**WHAT NEEDS TO BE DONE**
Write out exactly the lines below that run from the line containing "434 214 7.54" through the last line of the records.

**EXERCISE DATA**
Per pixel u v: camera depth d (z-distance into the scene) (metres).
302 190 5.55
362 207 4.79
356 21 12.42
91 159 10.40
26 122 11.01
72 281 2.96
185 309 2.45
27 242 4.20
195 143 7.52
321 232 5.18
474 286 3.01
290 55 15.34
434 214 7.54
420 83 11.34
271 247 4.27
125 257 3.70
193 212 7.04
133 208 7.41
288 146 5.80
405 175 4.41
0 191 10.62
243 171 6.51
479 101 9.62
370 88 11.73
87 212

**OUTPUT FOR THIS TASK**
434 214 7.54
420 83 11.34
271 247 4.27
125 257 3.70
193 212 7.04
133 208 7.41
288 146 5.80
405 175 4.41
0 191 10.62
243 171 6.51
479 101 9.62
370 88 11.73
87 212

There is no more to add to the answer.